Adult leopards will climb trees to hoist kills (stashing them out of the reach of hyenas and other scavengers), or to evade predators like wild dogs, hyenas or lions. Leopards rest in the branches of trees with dense canopies in order to escape the heat of the day with a cooling breeze and increase their sense of safety.

This apparently languid cat weighing around 60 kg can race across the plain, kill an adult antelope and then drag it in its jaws 30 feet up into a tree for safe keeping. Keep your eyes peeled, as you may well spot a tree with a half-eaten meal protruding from a fork of the trunk.
Over time, as they become experienced adults, leopards learn that climbing trees unnecessarily is a waste of the precious energy that they will need to hunt and mark territory. Younger leopards, however, may climb trees for play or to hone their climbing ability. Most of a leopard’s time is actually spent terrestrially; they live a far less arboreal life than many people think.

7 Secret Places to Spot Leopards in Southern and East Africa

We’ve compiled a list of our favourite leopard viewing destinations for the best chances of guaranteed sightings.
1 Laikipia,
Kenya - is for the leopard photographic connoisseur
Loisaba Conservancy, in particular, is home to unusual black leopards. These mysterious cats have a rare genetic mutation that results in melanism and are believed to be more common in forested areas where their atypical colouring works to hide them in the shadows.

Spot a black leopard in Loisaba Conservancy - we still have places on our Kenya Conservation Safari to view the black leopard.

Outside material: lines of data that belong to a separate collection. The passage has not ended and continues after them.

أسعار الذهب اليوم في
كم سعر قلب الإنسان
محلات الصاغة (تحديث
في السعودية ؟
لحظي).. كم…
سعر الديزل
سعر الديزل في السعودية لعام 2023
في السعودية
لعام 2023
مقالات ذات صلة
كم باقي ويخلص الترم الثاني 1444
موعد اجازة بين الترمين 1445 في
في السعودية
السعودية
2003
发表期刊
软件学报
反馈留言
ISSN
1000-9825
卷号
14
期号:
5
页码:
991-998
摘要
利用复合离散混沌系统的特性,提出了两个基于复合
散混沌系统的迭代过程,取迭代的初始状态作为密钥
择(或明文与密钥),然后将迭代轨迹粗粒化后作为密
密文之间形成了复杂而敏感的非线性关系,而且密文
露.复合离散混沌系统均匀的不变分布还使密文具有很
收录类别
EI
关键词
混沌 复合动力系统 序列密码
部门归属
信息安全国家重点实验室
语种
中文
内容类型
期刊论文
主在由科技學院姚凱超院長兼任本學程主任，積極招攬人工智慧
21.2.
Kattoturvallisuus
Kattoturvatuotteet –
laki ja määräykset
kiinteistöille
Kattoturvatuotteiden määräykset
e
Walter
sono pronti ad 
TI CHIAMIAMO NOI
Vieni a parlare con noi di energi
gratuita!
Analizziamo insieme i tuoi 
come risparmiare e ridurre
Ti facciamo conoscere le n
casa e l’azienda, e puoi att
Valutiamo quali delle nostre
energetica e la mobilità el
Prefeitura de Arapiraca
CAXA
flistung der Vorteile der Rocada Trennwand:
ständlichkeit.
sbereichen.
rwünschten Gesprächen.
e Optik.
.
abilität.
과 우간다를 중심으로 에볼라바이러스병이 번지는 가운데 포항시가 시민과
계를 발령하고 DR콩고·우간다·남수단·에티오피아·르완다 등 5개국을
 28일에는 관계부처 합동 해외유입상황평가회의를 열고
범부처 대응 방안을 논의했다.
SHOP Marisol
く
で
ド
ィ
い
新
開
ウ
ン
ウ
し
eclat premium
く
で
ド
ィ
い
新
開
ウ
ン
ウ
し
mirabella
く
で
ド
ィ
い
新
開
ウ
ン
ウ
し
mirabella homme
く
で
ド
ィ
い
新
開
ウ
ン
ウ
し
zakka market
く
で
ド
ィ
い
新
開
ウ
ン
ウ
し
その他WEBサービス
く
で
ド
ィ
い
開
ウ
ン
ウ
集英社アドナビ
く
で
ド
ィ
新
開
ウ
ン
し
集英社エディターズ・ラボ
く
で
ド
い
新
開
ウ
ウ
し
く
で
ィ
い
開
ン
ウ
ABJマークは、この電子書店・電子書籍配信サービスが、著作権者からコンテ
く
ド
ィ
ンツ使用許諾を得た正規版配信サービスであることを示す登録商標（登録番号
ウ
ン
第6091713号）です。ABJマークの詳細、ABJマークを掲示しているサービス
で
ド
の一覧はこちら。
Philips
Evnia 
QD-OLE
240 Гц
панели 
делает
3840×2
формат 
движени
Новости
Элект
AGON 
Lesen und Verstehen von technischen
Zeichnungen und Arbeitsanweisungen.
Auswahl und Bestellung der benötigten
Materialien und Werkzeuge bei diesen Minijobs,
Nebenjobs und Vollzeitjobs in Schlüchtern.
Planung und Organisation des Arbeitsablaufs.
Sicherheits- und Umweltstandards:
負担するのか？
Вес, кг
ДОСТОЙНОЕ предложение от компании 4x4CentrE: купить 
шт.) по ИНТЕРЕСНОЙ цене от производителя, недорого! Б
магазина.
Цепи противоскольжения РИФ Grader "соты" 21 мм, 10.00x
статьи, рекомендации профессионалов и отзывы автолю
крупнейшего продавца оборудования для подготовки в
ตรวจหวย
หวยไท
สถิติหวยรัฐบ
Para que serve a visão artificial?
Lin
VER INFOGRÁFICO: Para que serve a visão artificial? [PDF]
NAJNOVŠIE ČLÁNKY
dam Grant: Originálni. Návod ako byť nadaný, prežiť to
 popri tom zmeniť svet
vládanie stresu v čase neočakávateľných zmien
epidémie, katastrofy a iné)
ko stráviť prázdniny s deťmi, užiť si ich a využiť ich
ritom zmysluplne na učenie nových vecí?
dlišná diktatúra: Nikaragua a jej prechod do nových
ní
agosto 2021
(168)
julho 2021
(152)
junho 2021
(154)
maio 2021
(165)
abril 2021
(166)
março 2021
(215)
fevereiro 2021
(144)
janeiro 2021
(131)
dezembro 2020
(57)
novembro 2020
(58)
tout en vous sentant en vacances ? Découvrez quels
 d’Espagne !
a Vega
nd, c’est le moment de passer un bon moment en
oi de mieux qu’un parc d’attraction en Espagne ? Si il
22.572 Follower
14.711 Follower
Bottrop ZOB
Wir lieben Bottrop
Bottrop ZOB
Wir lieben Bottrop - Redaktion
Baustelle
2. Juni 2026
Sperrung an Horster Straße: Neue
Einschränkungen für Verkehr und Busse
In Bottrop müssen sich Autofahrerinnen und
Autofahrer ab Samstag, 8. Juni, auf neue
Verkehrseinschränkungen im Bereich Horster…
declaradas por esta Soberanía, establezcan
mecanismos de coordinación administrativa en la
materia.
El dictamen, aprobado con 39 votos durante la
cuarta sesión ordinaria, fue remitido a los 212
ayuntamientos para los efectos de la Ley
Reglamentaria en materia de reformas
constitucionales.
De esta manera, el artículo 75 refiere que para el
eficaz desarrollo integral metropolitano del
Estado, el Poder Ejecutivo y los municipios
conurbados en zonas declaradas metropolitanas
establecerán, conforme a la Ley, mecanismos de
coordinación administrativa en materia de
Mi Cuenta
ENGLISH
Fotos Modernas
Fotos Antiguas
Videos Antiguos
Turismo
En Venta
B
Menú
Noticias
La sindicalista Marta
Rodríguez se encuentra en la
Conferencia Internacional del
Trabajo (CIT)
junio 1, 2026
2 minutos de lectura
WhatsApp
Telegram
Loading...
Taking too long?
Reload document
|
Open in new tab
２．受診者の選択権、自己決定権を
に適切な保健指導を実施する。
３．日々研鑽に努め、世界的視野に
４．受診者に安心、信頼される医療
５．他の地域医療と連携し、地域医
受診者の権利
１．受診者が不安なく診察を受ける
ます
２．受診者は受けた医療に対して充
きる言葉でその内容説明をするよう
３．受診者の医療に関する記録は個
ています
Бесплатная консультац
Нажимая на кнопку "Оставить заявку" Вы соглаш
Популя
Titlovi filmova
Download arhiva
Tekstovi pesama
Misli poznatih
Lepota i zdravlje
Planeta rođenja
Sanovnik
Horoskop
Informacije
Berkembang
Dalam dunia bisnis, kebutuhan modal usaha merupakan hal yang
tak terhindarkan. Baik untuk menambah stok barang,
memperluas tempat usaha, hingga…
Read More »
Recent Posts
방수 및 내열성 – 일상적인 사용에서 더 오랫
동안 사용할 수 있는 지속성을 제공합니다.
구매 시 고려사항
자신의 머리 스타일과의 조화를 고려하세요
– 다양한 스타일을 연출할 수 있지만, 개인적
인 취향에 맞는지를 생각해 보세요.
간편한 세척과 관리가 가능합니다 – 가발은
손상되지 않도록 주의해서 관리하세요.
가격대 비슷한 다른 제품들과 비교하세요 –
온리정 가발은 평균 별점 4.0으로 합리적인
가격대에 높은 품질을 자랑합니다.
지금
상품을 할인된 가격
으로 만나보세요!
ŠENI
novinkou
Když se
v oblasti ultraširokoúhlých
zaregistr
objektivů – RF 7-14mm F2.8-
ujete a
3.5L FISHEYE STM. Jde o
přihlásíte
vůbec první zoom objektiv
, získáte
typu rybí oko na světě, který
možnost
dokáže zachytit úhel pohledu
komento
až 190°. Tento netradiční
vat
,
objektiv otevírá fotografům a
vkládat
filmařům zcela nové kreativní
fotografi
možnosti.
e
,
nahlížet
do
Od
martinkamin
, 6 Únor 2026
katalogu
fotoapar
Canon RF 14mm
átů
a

Find out more on the Small Group, Big Impact Trip: 2024 Kenya Safari for Conservation
2 Mara Serengeti Ecosystem,
Kenya and Tanzania
The key draw is the action packed encounters with the Great Wildebeest migration and the expansive great plains scenery. Leopards move in open grasslands and densities are significant and with little cover in dry season, sightings are good.
3 Samburu,
Samburu’s arid rocky outcrops and striking riverine trees provide perfect vantage points where leopards can strike the typical photographic pose. Off the beaten safari circuit track, you won’t have to share your sighting with other tourists in this remote region.
4 Sabi Sands,
South Africa
Private reserves like Sabi Sands Game Reserve have a long history of leopard habituation, and the leopards here are probably the most relaxed in the presence of humans on the continent.
5 South Luangwa,
South Luangwa National Park is a haven for leopards. The verdant floodplains, oxbow lakes, and riverine forests along the Luangwa River, are perfect leopard territory. Guests are regularly treated to multiple leopard sightings in a day.
6 Okavango Delta,
The wetlands and grasslands of the Okavango Delta teeming with wildlife and predators in this rich habitat. While wildlife viewing in Moremi Game Reserve is at its best during the dry season, wild dog and leopard sightings are the norm year-round.
7 Kgalagadi Transfrontier Park,
South Africa and Botswana
With breath-taking beauty against the ochre and gold palette of the Kalahari Desert the Kgalagadi Transfrontier Park is an exquisite backdrop. Naturally, the leopard population here occurs at lower densities, and sightings are not necessarily a given. However, the sparse vegetation works to the advantage of eagle-eyed visitors.